The dramatic rise in teen pregnancies or children having children in the last decade should be considered “a national emergency,” said Commission on Population and Development (Popcom) executive director Juan Antonio A. Perez III.
This “national emergency” was in a news brief in the inside pages of this newspaper last Monday. A report by Marlon Ramos quoted Sen. Juan Edgardo Angara as citing Popcom statistics that showed that since 2011, pregnancies among 10 to 14-year-old girls rose by 50 percent, and that about 530 teenage girls get pregnant every day.
I spoke with Popcom’s Perez the other day and he stood by his statement that teenage pregnancies are indeed “a national emergency.” A silent one, if you may.
Why so? An obvious answer would be that pregnant teenage schoolgirls would be dropping out of school, and the likelihood of their going back to school is slim as they would become stay-at-home moms if they come from low-income families without paid extra hands to help in child-rearing. And even if they are raring to work, their lack of skills and education would prevent them from getting jobs with good pay. They are simply back to square one, unless some intervention comes their way during that early phase of teenage motherhood, like a back-to-school program tailored for them.
That is the immediate and least complicated situation they’d find themselves in, and that is an understatement. The situation could be worse, health issues among them, for their immature bodies and their children.

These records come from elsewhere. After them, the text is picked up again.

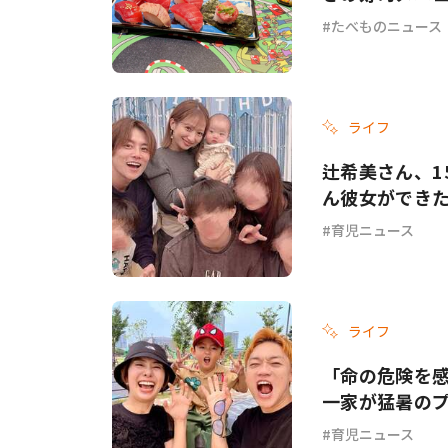
たべものニュース
ライフ
辻希美さん、1
ん彼女ができ
育児ニュース
ライフ
「命の危険を
一家が猛暑の
育児ニュース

We’re not talking morality stuff here, just wondering how girl-children can raise their own children.
The boys who got them pregnant are another story.
I searched for documents to support the “national emergency” scenario, and the ones from Popcom are not all that current as, say, last year’s. I do understand that research does take a lot of time, effort, expertise and funds and cannot be done at the wave of a wand.
The last jolting information on the rising incidence of teenage pregnancy was the 2014 announcement that said: “The percentage of young girls aged 15-19 who have begun childbearing had more than doubled within the past decade. This finding came from the fourth and latest round of the Young Adult Fertility and Sexuality (YAFS 4) Survey released today by the University of the Philippines Population Institute and the Demographic Research and Development Foundation.
“In 2002, the last YAFS survey (YAFS 3) found that 6.3 percent of girls 15-19 years old were either pregnant for the first time or were already mothers. The latest survey done in 2013 shows that this percentage has climbed to 13.6 percent; 1 in 10 girls aged 15-19 was already a mother while 2.6 percent were pregnant with their first child when they were interviewed in 2013. Among girls aged 15 when interviewed in 2013, almost two percent had begun childbearing. This proportion increases as age increases such that among those who were aged 19 when interviewed in 2013, 1 in 3 had already begun childbearing.”
“This result does not come as a surprise, especially if we link this with what we found regarding sexual behavior of young Filipinos today,” said Prof. Maria Paz Marquez, the main author of the paper on adolescent sexual behavior.
When will the YAFS 5 survey be conducted? YAFS is described as the only survey of young people that is representative at the national and regional level.
Interesting are the findings of UP PI’s Marquez titled “#Sexy Time: Sexual Behavior of Pinoy Young Adults,” where she presented levels of exposure through media to pornography, sharing of sex videos, recording sex videos, sex with someone the youth met online, and phone sex.
Social media and the internet have indeed become the main source of information, if not of virtual sexual gratification, for many young people. And yet, despite the wealth of information available on any topic online, helpful information on sex and the teenager might not be what the teens are eagerly looking for. Something else online lures them and leads them to practice risky sexual behaviors that have unwanted results.